**To do**
In the records below, find the line with "replicate the results. This practice helps" and repeat exactly every line from it through the line with "energy used by". Pictures stay out.

**Data records**
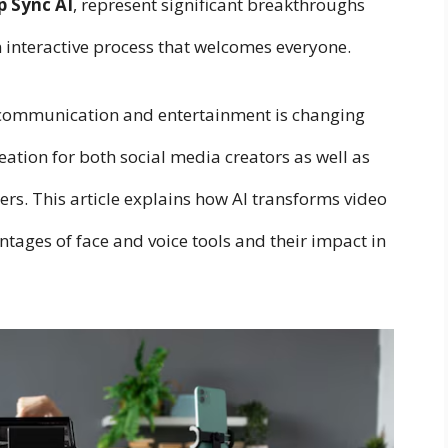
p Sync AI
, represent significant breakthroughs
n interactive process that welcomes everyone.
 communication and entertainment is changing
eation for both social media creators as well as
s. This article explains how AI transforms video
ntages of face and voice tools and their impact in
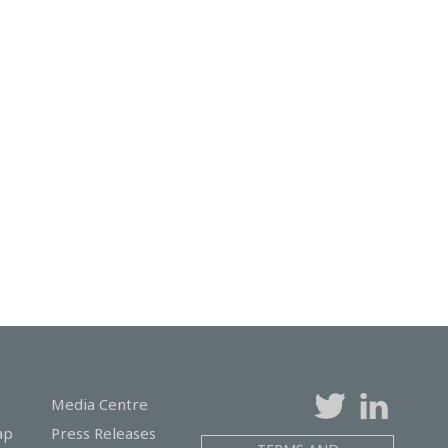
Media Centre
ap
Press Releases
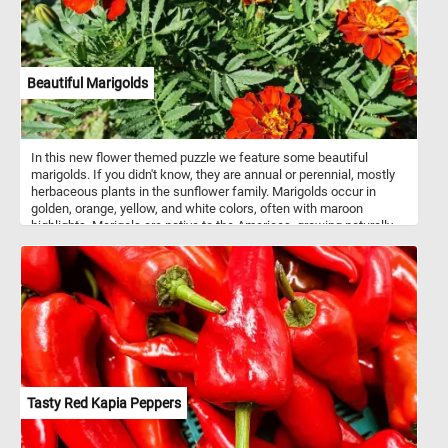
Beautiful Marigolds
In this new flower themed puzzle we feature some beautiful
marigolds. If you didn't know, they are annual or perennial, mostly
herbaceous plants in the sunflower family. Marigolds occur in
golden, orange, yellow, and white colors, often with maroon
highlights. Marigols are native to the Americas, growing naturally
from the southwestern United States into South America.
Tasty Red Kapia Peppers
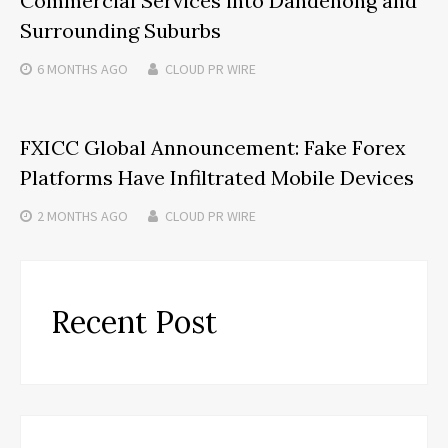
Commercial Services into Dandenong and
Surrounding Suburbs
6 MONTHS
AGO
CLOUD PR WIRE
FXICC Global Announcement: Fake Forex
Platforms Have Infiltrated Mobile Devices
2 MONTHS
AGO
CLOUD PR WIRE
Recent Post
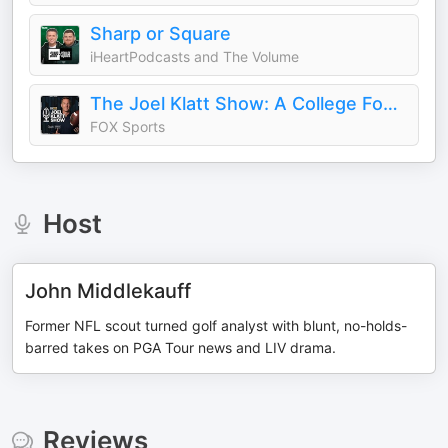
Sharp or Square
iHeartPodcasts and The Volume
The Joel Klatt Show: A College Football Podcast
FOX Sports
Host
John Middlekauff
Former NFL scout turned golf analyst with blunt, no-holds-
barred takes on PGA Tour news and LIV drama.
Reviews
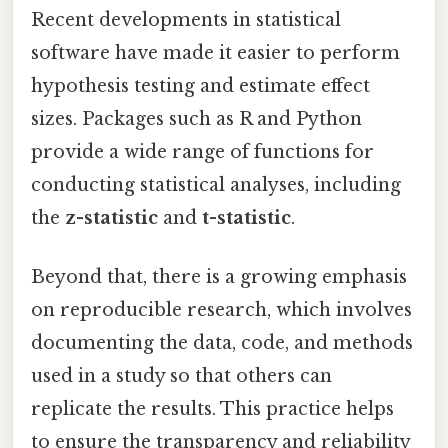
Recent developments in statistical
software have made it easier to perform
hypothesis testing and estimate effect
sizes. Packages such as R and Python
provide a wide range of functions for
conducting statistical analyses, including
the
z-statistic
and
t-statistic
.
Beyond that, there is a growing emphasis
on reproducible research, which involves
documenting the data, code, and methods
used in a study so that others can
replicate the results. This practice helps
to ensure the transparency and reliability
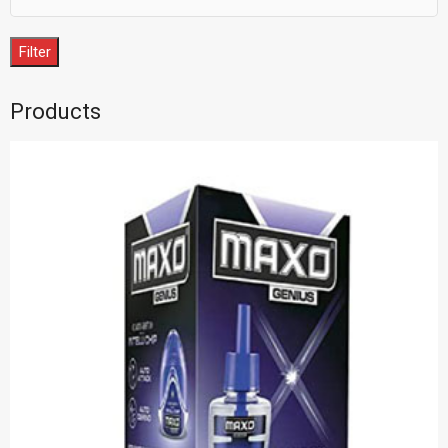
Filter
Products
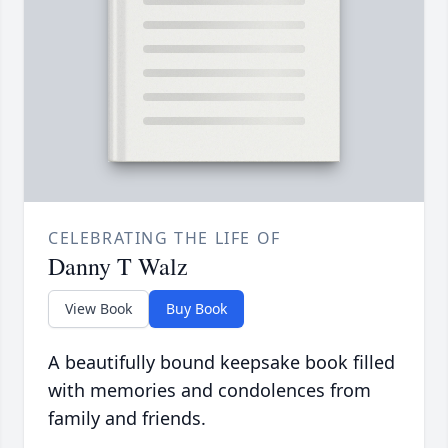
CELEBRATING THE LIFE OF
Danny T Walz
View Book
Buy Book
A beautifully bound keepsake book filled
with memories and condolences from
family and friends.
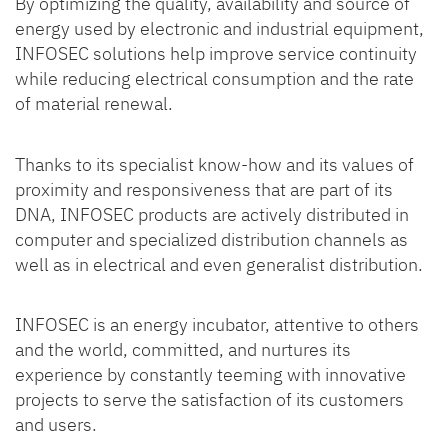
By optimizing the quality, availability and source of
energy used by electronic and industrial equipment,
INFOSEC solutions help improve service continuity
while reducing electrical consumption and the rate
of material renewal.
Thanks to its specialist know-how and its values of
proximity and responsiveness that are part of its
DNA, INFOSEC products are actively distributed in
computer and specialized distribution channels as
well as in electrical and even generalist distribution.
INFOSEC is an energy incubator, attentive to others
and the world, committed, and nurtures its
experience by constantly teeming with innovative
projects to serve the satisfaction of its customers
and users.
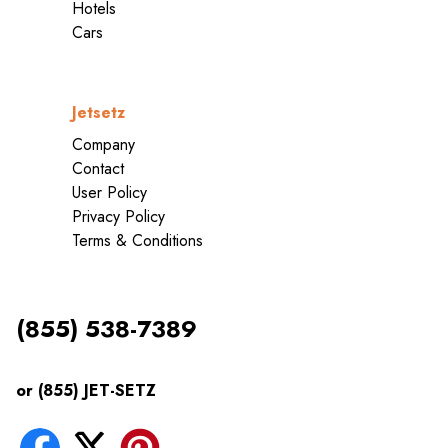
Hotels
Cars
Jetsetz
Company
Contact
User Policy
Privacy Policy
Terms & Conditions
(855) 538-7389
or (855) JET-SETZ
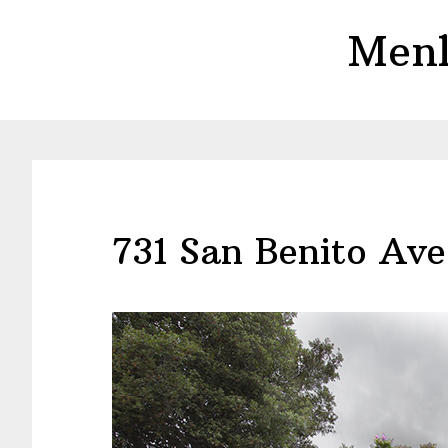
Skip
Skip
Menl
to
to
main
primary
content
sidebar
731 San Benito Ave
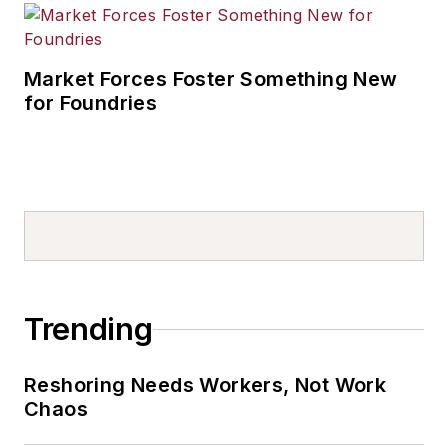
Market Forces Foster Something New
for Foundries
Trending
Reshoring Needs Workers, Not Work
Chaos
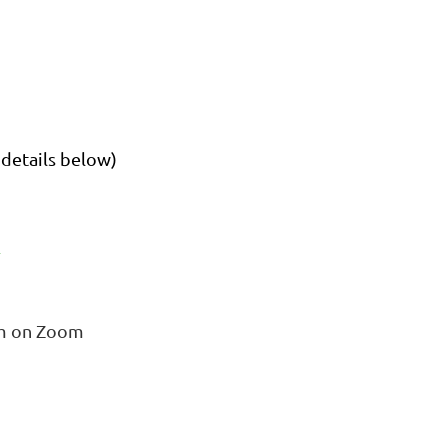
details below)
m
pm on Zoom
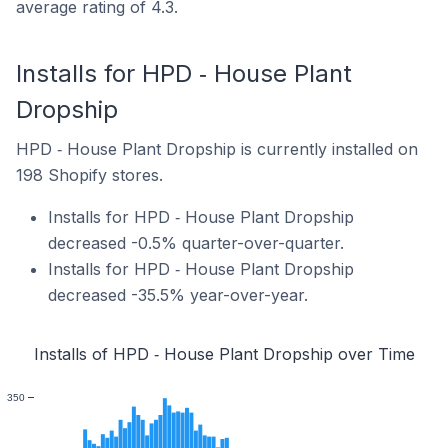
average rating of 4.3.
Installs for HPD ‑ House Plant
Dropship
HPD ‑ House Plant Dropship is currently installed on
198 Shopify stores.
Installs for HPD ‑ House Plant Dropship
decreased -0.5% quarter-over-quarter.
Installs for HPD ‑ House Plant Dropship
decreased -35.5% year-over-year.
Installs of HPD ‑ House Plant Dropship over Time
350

**Task result**
replicate the results. This practice helps
to ensure the transparency and reliability
Filter
Products
CELEBRATING THE LIFE OF
Danny T Walz
View Book
Buy Book
A beautifully bound keepsake book filled
with memories and condolences from
family and friends.
By optimizing the quality, availability and source of
energy used by electronic and industrial equipment,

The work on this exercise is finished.